Mahajan Satish M, Mahajan Amey S, King Robert, Negahban Sahand
Veterans Affairs Palo Alto Health Care System, Palo Alto, CA, USA.
Department of Statistics and Data Science, Yale University, New Haven, CT, USA.
Stud Health Technol Inform. 2018;250:250-255.

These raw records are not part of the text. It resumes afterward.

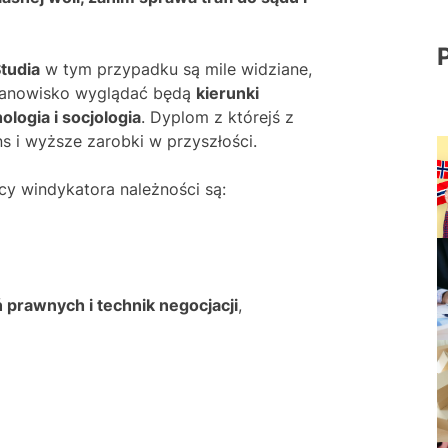
tudia
w tym przypadku są mile widziane,
 stanowisko wyglądać będą
kierunki
ologia i socjologia
. Dyplom z którejś z
s i wyższe zarobki w przyszłości.
y windykatora należności są:
rawnych i technik negocjacji
,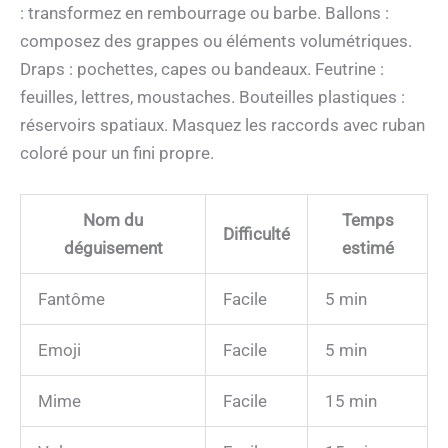
: transformez en rembourrage ou barbe. Ballons :
composez des grappes ou éléments volumétriques.
Draps : pochettes, capes ou bandeaux. Feutrine :
feuilles, lettres, moustaches. Bouteilles plastiques :
réservoirs spatiaux. Masquez les raccords avec ruban
coloré pour un fini propre.
Nom du
Temps
Difficulté
déguisement
estimé
Fantôme
Facile
5 min
Emoji
Facile
5 min
Mime
Facile
15 min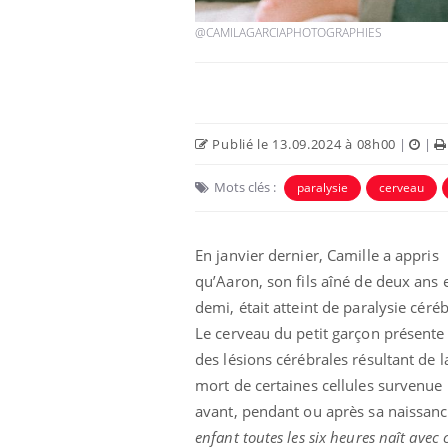
@CAMILAGARCIAPHOTOGRAPHIES
Publié le 13.09.2024 à 08h00
|
|
Eczéma Chronique des Mains :
Car
Mots clés :
paralysie
cerveau
Youtube
You
Youtube
expliquer ma maladie
pré
Il y a des sujets qui sont faciles à aborder...
Fati
En janvier dernier, Camille a appris
d'autres non ! D'un côté, poser des
mêm
qu’Aaron, son fils aîné de deux ans 
questions sur la maladie d'un proche c'est
care
montrer ...
...
demi, était atteint de paralysie céréb
Le cerveau du petit garçon présente
des lésions cérébrales résultant de l
mort de certaines cellules survenue
avant, pendant ou après sa naissan
enfant toutes les six heures naît avec 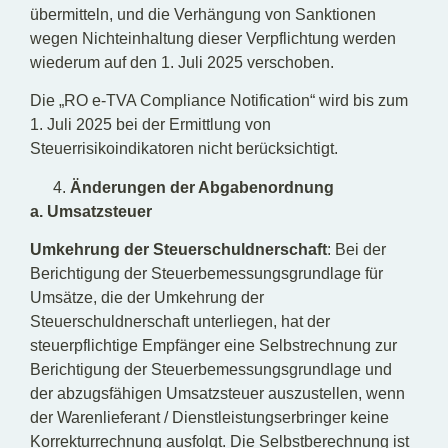
übermitteln, und die Verhängung von Sanktionen
wegen Nichteinhaltung dieser Verpflichtung werden
wiederum auf den 1. Juli 2025 verschoben.
Die „RO e-TVA Compliance Notification“ wird bis zum
1. Juli 2025 bei der Ermittlung von
Steuerrisikoindikatoren nicht berücksichtigt.
Änderungen der Abgabenordnung
a. Umsatzsteuer
Umkehrung der Steuerschuldnerschaft
: Bei der
Berichtigung der Steuerbemessungsgrundlage für
Umsätze, die der Umkehrung der
Steuerschuldnerschaft unterliegen, hat der
steuerpflichtige Empfänger eine Selbstrechnung zur
Berichtigung der Steuerbemessungsgrundlage und
der abzugsfähigen Umsatzsteuer auszustellen, wenn
der Warenlieferant / Dienstleistungserbringer keine
Korrekturrechnung ausfolgt. Die Selbstberechnung ist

Decades-long research efforts have shown that Heart Failure (HF) is the most expensive diagnosis for hospitalizations and the most frequent diagnosis for 30-day readmissions. If risk stratification for readmission of HF patients could be carried out at the time of discharge from the index hospitalization, corresponding appropriate post-discharge interventions could be arranged to avoid potential readmission. We, therefore, sought to explore and compare two newer machine learning methods of risk prediction using 56 predictors from electronic health records data of 1778 unique HF patients from 31 hospitals across the United States. We used two approaches boosted trees and spike-and-slab regression for analysis and found that boosted trees provided better predictive results (AUC: 0.719) as compared to spike-and-slab regression (AUC: 0.621) in our dataset.
长达数十年的研究表明,心力衰竭(HF)是住院费用最高的诊断,也是30天再入院最常见的诊断。如果能在首次住院出院时对HF患者进行再入院风险分层,就可以安排相应的出院后适当干预措施,以避免潜在的再入院。因此,我们试图探索和比较两种更新的机器学习风险预测方法,使用来自美国31家医院1778名独特HF患者的电子健康记录数据中的56个预测因子。我们采用两种方法,即增强树和尖峰平板回归进行分析,发现在我们的数据集中,与尖峰平板回归(AUC:0.621)相比,增强树提供了更好的预测结果(AUC:0.719)。